The chemical liquid section has a tank for storing the chemical liquid to be supplied to the solvent exchange unit.
The chemical liquid section may have a drain tank for trapping a waste discharged from the aging unit; and a trap section communicating with the drain tank and the solvent exchange unit for separating the waste discharged from the solvent exchange unit into a gaseous component and a liquid component, and sending the liquid component separated, to the drain tank.
According to the present invention, there is provided an apparatus for forming a coating film comprising, a process section having at least a coating process unit for coating a coating solution onto a substrate, and a chemical solution process unit for processing a coating film formed in the coating process unit, with a chemical solution; and a chemical liquid section arranged next to the process section while isolated therefrom.

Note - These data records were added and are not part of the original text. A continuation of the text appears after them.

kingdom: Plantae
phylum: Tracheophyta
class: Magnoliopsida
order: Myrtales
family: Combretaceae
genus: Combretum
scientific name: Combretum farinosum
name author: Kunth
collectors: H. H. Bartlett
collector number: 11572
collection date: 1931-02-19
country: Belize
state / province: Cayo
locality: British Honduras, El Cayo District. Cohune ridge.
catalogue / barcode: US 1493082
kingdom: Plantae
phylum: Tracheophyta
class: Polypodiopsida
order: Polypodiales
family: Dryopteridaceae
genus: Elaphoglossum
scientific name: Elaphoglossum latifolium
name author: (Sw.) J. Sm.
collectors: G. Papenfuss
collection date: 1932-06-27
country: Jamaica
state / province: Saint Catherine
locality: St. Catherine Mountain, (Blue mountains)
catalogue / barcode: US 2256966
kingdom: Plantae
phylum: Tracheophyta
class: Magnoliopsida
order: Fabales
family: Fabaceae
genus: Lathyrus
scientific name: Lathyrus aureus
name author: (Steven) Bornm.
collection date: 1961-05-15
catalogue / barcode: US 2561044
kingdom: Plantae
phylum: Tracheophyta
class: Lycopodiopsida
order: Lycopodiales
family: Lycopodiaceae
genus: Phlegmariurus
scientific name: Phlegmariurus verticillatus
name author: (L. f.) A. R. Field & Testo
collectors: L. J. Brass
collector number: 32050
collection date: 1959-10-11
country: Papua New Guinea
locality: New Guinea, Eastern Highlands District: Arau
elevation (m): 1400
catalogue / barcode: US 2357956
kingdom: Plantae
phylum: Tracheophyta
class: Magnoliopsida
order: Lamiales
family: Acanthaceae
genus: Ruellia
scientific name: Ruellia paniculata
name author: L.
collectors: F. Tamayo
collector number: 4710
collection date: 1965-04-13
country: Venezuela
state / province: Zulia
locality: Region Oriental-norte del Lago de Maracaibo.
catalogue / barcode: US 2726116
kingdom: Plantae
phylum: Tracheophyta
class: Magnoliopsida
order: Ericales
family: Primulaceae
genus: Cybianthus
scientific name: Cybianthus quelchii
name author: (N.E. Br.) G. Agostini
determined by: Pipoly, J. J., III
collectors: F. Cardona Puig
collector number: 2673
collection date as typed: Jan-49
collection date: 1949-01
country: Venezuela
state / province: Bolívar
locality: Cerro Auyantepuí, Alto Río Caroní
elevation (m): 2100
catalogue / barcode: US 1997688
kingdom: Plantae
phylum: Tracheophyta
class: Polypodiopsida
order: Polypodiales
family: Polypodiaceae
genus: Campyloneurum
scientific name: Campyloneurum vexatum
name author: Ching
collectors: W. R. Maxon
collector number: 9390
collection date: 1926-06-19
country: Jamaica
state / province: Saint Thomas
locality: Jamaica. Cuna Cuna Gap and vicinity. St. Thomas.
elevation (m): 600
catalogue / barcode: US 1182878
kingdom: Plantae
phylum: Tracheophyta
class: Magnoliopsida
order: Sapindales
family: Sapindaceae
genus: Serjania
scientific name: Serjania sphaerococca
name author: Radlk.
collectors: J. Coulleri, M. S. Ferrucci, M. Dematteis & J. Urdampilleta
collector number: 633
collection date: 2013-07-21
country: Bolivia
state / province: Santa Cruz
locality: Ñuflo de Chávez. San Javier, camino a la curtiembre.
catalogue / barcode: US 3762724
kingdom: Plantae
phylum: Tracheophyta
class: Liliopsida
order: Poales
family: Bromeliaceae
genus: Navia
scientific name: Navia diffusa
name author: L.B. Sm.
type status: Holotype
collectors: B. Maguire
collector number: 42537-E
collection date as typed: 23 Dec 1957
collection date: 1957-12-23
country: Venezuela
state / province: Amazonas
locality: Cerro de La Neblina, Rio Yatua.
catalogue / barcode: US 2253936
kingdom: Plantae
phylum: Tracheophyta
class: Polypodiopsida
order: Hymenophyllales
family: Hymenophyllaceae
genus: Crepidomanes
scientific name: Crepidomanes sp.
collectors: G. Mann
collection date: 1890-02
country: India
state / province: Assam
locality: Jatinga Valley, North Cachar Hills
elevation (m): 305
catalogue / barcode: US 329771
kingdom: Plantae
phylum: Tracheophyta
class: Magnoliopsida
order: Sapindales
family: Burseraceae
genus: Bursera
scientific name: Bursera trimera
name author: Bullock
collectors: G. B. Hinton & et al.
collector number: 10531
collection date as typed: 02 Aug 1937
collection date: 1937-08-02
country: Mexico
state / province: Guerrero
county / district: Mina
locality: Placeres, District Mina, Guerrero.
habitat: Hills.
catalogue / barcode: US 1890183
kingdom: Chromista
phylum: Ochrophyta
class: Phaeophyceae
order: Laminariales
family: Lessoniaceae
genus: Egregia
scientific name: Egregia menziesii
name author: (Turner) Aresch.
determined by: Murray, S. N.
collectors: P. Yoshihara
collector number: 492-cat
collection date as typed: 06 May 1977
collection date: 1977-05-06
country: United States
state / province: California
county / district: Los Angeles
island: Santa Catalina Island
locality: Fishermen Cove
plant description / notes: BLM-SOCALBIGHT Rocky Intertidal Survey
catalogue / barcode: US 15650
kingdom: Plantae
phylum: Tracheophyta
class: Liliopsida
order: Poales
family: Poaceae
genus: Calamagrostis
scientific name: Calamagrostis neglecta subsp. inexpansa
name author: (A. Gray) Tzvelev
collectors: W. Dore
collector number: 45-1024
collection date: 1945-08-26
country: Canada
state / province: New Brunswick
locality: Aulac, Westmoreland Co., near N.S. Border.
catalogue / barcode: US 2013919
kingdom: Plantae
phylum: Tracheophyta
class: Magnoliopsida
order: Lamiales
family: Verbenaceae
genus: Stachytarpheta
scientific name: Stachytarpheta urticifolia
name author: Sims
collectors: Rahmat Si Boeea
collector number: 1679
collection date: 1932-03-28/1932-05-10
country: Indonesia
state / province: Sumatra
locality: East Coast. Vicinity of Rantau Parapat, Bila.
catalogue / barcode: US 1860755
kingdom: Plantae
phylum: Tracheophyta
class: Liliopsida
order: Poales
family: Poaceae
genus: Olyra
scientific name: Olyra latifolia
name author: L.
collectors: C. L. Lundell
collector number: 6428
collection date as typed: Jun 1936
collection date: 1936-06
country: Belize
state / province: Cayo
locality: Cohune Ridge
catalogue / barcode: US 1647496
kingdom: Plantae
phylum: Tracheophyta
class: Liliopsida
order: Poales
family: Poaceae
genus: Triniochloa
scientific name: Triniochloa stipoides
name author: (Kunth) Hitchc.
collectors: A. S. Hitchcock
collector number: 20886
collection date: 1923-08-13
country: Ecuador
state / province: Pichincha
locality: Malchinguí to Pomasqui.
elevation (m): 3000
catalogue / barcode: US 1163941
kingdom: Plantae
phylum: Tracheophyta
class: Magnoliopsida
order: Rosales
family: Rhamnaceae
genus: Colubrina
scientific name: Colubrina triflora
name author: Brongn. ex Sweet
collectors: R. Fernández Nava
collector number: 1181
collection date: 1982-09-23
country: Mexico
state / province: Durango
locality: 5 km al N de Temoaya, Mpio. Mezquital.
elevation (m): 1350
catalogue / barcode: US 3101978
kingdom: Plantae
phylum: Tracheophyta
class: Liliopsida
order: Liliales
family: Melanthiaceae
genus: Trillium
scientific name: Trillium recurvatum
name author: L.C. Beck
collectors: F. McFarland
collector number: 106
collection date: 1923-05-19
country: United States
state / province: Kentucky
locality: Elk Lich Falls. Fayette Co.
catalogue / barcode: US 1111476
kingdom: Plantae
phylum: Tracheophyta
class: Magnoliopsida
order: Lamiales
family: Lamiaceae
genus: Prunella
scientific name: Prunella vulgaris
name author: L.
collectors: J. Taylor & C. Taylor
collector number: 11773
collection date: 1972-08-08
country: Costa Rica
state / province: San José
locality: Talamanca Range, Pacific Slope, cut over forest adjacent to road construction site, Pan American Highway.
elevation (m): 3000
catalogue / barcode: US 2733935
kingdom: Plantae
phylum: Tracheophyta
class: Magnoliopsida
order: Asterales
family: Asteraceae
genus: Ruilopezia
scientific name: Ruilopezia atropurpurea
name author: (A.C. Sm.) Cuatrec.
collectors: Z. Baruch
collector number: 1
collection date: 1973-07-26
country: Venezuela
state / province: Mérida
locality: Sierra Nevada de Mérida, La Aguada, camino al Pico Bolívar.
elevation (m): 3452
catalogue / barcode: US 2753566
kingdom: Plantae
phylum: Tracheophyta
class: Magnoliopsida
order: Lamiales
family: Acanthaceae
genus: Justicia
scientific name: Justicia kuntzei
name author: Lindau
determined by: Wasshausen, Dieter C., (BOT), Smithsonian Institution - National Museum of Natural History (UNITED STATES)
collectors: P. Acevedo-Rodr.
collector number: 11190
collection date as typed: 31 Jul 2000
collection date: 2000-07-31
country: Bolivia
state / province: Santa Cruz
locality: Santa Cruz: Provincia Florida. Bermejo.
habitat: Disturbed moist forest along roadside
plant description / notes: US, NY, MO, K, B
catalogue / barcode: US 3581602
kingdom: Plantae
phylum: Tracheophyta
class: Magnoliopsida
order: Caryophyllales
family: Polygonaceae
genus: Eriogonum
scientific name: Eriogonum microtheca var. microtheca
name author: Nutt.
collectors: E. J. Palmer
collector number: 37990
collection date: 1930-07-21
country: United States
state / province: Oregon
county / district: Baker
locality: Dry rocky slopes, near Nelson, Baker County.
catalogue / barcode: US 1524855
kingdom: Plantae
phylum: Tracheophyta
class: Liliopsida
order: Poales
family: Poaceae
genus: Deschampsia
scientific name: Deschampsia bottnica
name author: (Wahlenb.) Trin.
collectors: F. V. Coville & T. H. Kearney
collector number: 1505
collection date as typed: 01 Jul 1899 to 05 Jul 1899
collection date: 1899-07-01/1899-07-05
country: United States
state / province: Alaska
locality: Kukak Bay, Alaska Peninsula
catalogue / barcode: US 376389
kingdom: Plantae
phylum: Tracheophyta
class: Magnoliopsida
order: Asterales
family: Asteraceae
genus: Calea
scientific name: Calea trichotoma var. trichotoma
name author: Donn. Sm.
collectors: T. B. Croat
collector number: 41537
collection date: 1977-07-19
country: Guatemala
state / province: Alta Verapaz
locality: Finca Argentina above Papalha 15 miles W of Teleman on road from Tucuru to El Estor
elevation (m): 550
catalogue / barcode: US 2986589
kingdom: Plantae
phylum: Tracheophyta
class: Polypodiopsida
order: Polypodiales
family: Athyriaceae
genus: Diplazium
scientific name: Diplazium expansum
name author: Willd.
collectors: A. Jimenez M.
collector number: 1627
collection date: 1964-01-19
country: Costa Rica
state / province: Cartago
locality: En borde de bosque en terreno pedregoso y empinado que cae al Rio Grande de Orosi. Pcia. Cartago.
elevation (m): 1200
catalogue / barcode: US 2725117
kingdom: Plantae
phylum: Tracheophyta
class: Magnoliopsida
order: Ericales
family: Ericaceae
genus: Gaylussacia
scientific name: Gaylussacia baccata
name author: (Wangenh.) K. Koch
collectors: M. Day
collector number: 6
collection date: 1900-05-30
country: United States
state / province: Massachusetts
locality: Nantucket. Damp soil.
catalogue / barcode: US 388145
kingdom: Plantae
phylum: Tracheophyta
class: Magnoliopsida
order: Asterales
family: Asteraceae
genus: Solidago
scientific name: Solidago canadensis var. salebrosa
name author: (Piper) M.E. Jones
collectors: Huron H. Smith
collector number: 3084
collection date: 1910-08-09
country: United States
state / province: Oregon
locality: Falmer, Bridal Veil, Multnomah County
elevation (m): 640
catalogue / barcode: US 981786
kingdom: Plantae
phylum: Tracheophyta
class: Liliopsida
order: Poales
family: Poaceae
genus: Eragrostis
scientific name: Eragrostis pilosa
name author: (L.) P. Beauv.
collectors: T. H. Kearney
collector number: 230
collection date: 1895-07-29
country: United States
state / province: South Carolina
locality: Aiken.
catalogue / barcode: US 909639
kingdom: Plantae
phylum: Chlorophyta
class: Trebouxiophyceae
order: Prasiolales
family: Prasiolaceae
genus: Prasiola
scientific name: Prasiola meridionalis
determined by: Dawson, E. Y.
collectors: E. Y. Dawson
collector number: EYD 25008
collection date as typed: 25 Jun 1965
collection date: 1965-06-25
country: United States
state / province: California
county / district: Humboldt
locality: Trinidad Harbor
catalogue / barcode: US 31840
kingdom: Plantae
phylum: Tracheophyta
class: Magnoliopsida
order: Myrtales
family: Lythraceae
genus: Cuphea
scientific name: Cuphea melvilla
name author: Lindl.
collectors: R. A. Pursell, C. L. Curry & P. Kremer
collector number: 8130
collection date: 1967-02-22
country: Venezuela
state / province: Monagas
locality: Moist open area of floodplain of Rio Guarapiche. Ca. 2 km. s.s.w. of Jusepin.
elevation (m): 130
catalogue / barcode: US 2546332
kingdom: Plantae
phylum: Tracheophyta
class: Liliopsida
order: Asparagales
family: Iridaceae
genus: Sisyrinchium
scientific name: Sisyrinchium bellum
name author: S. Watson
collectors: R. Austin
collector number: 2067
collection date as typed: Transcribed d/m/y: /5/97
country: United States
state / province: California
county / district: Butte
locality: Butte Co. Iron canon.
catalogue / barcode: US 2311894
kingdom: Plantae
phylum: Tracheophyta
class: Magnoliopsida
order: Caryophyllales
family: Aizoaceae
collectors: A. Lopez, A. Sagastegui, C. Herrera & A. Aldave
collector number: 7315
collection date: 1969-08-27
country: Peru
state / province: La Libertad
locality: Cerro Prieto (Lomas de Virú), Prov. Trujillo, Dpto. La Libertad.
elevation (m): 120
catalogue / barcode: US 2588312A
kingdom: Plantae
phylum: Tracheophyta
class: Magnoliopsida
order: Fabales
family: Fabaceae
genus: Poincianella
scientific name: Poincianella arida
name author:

The chemical liquid section has a chemical liquid supply system for supplying a chemical liquid to the chemical liquid process unit; and an exhaust gas/waste process system for processing a waste liquid and an exhaust gas derived from the chemical liquid process unit.
In a case where an interlayer dielectric film is formed in the Sol-Gel method, a substrate is transported sequentially to the cooling unit, coating process unit, aging unit, solvent exchange unit, and heating unit.
In a case where an interlayer dielectric film is formed by the SiLK method and SPEED FILM method, a substrate is transferred to the cooling process unit, coating process unit (adhesion promoter coating), cooling process unit, coating process unit (main chemical liquid coating), heating unit, cooling unit, and curing process unit.
In a case where an interlayer dielectric film is formed by the FOx method, a substrate is transferred sequentially to the cooling unit, coating unit, heating unit, cooling unit, and a curing unit.
Additional objects and advantages of the invention will be set forth in the description which follows, and in part will be obvious from the description, or may be learned by practice of the invention. The objects and advantages of the invention may be realized and obtained by means of the instrumentalities and combinations particularly pointed out hereinafter.